This week featured lots of interesting virtual reality stories. Oculus won’t be getting Facebook ads, the HoloLens goes on sale to developers, and many more.
1. Oculus is ads-free. At least for now.
Oculus and Facebook “aren’t doing anything with ads” for VR, says Palmer Luckey
When Facebook acquired Oculus for $2.1 billion, there were a lot of questions about what Facebook planned to do. Oculus was a home-grown effort from the VR community. And nobody wanted to see the movement derailed by questionable corporate interests.
Facebook is a leader in understanding how to get ads to just the right people. If you didn’t know why Facebook is so rich, it’s because companies love to pay for such pinpoint ad targeting. So it makes sense that Facebook would want to do the same thing with Oculus.
And if you thought Facebook ads targeting you based on your interests shared on your profile were bad, then having ads beamed straight in to your brain with virtual reality takes it to a whole new level of creepiness.
But Oculus and Facebook relieved some of this concern. Palmer Luckey, the young living legend founder of Oculus, confirmed that Facebook and Oculus are not doing anything with regards to advertising.
At least, for now.
2. If only she would accept a virtual diamond ring.
Bride-to-be wore HTC Vive headset; world’s first “room-scale” VR proposal.
Virtual reality is a new medium. So there will be many “firsts”. This is the first “room-scale” VR proposal. It’s not actually the first VR proposal though, because there has been at least one before. We covered that back in April here.
But this proposal was notable since it used the cutting-edge Valve VR system. It turned the whole room in to a VR environment shared between the bride-and-groom to be. And the motion tracking controller was used to great effect to display a virtual ring. Now that is a smart man.
3. Mobile phone inventor sees bright future for VR.
VR “IT’S THE BIRTH OF A WHOLE NEW INDUSTRY” STATES MOBILE PHONE INVENTOR
Inventor Marty Cooper is widely seen as the inventory of the mobile phone. He made the first cell phone call in 1973. Now, mobiles phones have become an integral part of modern life and represent the cutting edge of technology. He probably knows a thing or two about technological trends.
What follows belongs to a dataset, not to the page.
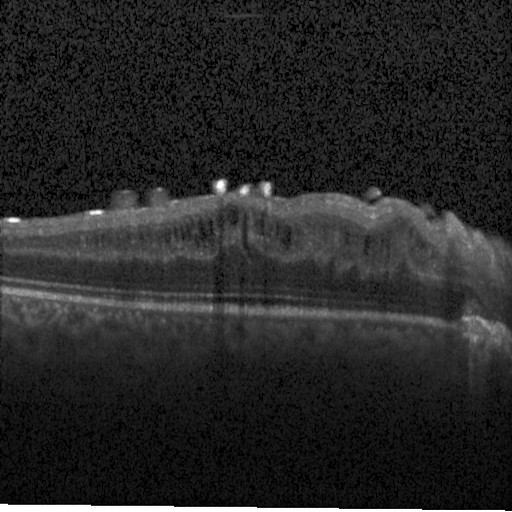

OCT line scan. The scan shows DME.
Marty Cooper joins the ranks of the many visionaries who think that VR is an important technology rapidly approaching.
4. Microsoft HoloLens Development Kit: $3,000
Introducing the Microsoft HoloLens Development Edition.
The Microsoft HoloLens is an exciting piece of technology that many of us are watching. It is one of the best working implementations of augmented reality technology. Until now, it was still something that Microsoft was developing and it wasn’t available to anybody else.
But Microsoft made the announcement that they are releasing a development edition. The price: $3,000. Compared to the Oculus Rift development kit 2 for $350, the HoloLens price tag looks pretty outlandish. But we have to realize that this is just the state of such technology. It is very far from consumer release. Whereas the sort of technology used in VR headsets is ready for mass consumer adaptation over the near-term.
There were other revelations in these recent Microsoft announcements. Microsoft showed off a cool game that features killer robots flying around your room that you fight with a virtual laser gun called Project Xray.
This game looks incredible. But the presentation is also INCREDIBLY misleading. The field of view of the HoloLens is very small, something like 40 degrees. Think of it as holding an Ipad a foot in front of your face. That is the area that features the cool holograms. But immediately outside that area, everything is completely cut off. So you don’t see things unless you are looking directly at them and they fall within the small FOV. This is not necessarily a knock on the technology, that’s just how it is. But it is a problem with expectations since everybody assumes the experience is something like that shown in the picture above.